In the reaction process that can be stimulated by light and triggered by charge transfer between EDA complexes, the electron donor molecule transfers a single electron to the electron acceptor molecule under the excitation of light, thus forming two molecular fragments with single electrons. In the above process, the main possible photophysical mechanism is that the EDA complex in the
ground state (S0) is excited to generate its corresponding excited singlet state (S1), and then through the intersystem crossing (ISC) to the excited triplet state (T1). Therefore, for EDA complexes, it is very important to study the energy of excited triplet state and the distribution of single electrons on the molecular fragment. We show energy of the T1 state (relative to the S0 state) and the spin analysis results in Fig. 5. The lowest energy of complex 3b-1c-T1 (can react smoothly) is 40.9 kcal/mol, and the energy of other complexes is 7.0 to 11.4 kcal/mol higher than it. In the distribution diagram of spin density, the spin density of EDA complexes in T1 state formed by different benzyl bromide derivatives and 1c is distributed above both benzyl bromide derivatives and 1c, but in 13a-1c-T1 and 6a-1c-T1, the bond length of C-Br bond has shown a very large extension and is close to dissociation (see Fig. S8). These observations suggest that the stability of 13a-1c-T1 and 6a-1c-T1 may be insufficient, despite the reasonable electron distribution of the excited triplet state of the complexes associated with 1c. However, for the excited triple states of the three EDA complexes associated with 10c, except 3b-10c-T1, the spin density of the remaining complexes is mainly distributed on the 10c molecule, and we can think that the excitation of electrons in 13a-10c-T1 and 6a-10c-T1 may be mainly within the 10c molecule. Therefore, we speculate that the electron-deficient donor may not be able to form effective EDA complexes.
Study on EDA complexes formed by 3-methylpyrrole and 2, 4-dinitrobenzyl bromide.

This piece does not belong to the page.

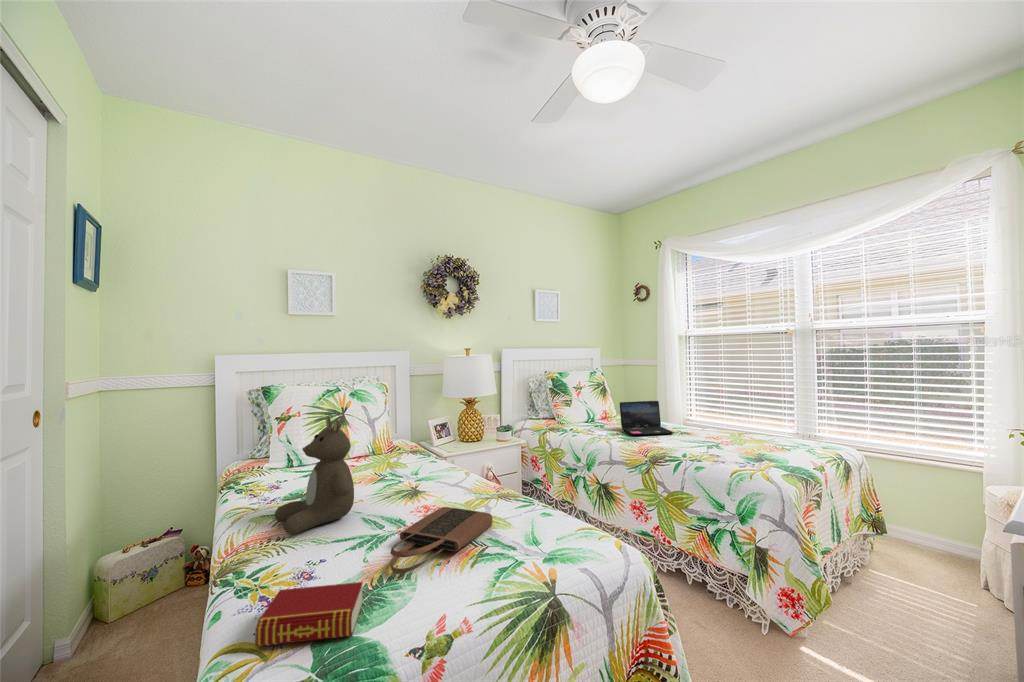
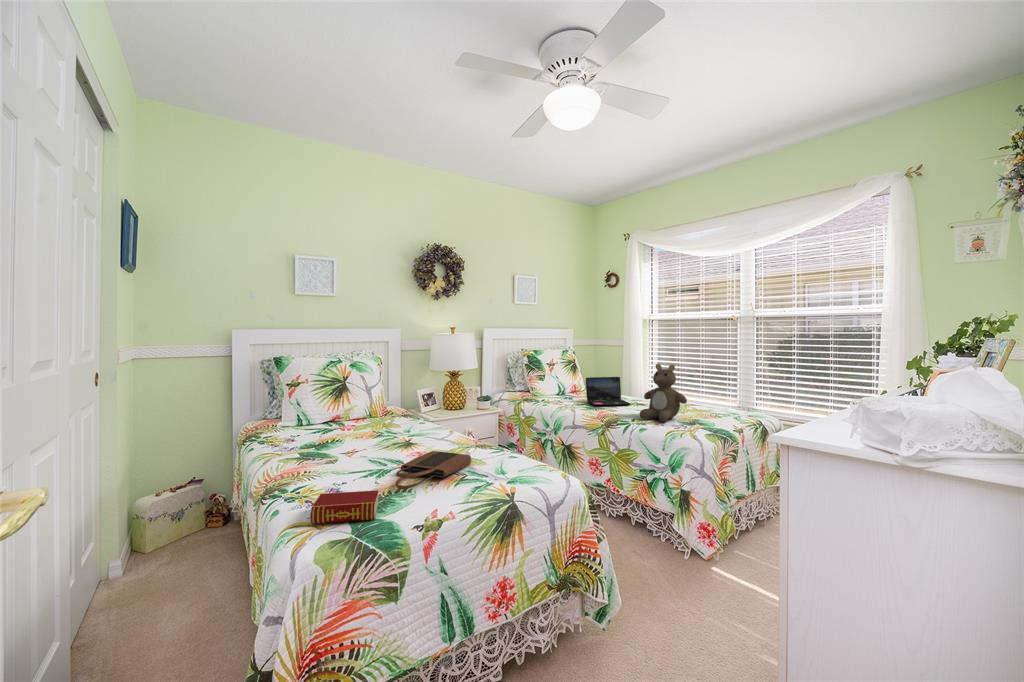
teddy bear: present [275,417,354,534] -> present [640,364,687,422]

As one of the most important five-membered heterocyclic compounds, pyrrole is commonly found in many biologically active natural products and synthetic drugs.[47–53] Therefore, the development of green and mild direct modification of pyrrole method is very important and meaningful. On the basis of the above studies, we designed the EDA complex formed by 3-methylpyrrole and 2, 4-dinitrobenzyl bromide and predicted the related properties of the complex and showed them in Fig. 6. In Fig. 6a, the energy difference between the S0 and T1 of the complex 3b-methylpyrrole complex is 39.0 kcal/mol, which is smaller than that of the 3b-1c complex that can react smoothly, indicating that it is possible to excite to the T1 state under visible light. The FMO distribution and energy gap of 3b-methylpyrrole are shown in Fig. 6b. HOMO is mainly distributed on pyrrole and LUMO is mainly distributed on 3b. However, its energy gap is 0.24 eV larger than 3b-1c. We also obtain similar results to 3b-1c in IRI analysis, theoretical UV-Vis spectroscopy and spin density analysis of the T1 state of the complex 3b-methylpyrrole, (Fig. 6c-e). Hence, we speculate that this complex may be an effective EDA complex.